In JP-A-61 146564 a serial printer is disclosed comprising pressure means to press a pressure receiver on a picture-bearing material for transferring and fixing the picture developed on the picture-bearing member to a recording material. The advantage of this design is that there is no external force necessary to move the recording paper.
In JP-A-61 152463 a serial electrophotographic printer is disclosed with a carriage including an image holding body, an electrification unit , an exposure unit, a toner and a developing unit. The carriage moves over an image receiving member that is larger than the carriage and band-like portions of the image are printed on the image receiving member and after the printing of several bands, the image is fixed. Also in DE-90 13 772 U such a type of serial printer has been disclosed. In such a serial printer, wherein the image is printed in band by a carriage moving over the image receiving member in a direction perpendicular to the direction of movement of the image receiving member through the printer, the image receiving member stops during the printing of a band and moves after the printing of a first band to the position wherein a second band is printed and so on. The fixing unit, being installed over the total width of the image receiving member (i.e. over the dimension of the image receiving member perpendicular to the movement of it), and operating continuously fixes stronger when the image receiving layer is stopped for printing a band than when the receiving layer moves. Thus the fixing does not proceed evenly which can result in a deterioration of the image quality.

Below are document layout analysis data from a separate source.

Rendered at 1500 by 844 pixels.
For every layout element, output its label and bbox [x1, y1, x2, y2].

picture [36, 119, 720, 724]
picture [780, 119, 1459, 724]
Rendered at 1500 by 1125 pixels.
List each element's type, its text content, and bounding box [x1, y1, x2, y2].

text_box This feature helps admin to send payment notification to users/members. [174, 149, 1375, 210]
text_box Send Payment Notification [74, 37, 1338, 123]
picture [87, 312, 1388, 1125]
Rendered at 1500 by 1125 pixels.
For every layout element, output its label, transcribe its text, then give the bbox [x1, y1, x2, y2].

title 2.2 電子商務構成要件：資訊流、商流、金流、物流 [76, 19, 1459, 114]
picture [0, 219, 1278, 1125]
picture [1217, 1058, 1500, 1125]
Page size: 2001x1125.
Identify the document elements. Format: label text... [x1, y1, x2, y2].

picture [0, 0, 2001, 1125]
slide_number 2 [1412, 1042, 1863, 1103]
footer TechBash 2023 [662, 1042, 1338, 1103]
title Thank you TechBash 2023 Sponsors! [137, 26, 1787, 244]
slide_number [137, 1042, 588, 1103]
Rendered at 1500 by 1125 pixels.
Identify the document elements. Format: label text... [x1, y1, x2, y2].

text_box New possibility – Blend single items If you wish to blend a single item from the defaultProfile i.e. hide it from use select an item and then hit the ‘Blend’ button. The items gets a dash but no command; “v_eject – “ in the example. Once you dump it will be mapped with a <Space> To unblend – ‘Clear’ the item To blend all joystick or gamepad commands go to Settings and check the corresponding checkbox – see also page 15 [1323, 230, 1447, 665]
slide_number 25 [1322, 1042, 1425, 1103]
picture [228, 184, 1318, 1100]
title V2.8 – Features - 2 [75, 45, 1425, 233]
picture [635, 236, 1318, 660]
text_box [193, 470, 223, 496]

Therefore, serial printer wherein the carriage includes also means for fixing the image have been disclosed. In, e.g., JP-A-61 145649 a serial electrophotographic printer is disclosed with a carriage including an image holding body, an electrification unit, an exposure unit, a developing unit, a toner and a developing unit and a fixing unit. Also JP-A-56 077167 discloses such a printer. In these printers, due to the different pressure exerted on the image receiving member by the image holding body (a photoconductive drum) and the fixing roller the image receiving member, the risk exist that the image receiving member becomes wrinkled, and--due to this wrinkling--that the transport of the receiving member does no longer proceed smoothly.
In U.S. Pat. No. 5,561,503 a serial printer with a carriage including an image holding body, an electrification unit, an exposure unit, a developing unit, a toner and a developing unit and a fixing unit is disclosed, wherein by a special design of the carriage and the bearing of he fixing unit, the problem of the wrinkling is avoided.
However, in a printer according to U.S. Pat. No. 5,561,503, the temperature of the image receiving substrate can be high, since fixing temperatures of toner particles are easily around 120.degree. C. and even around 150.degree. C. This heating of the substrate can result in dimensional changes of the substrate, e.g., an expansion or a shrinkage in the first band that is printed and whereon the image is fixed. When this occurs the exact registration of the band to be printed adjacent to the first band is difficult and even impossible. Even a limited mis-registration between the bands that are printed does deteriorate the image quality that can be achieved with the printer. This is especially so when full-colour prints have to be made.
Therefore further improvements, to make the techniques mentioned above suitable for printing with high image quality, both in small format printing and in large format printing are needed.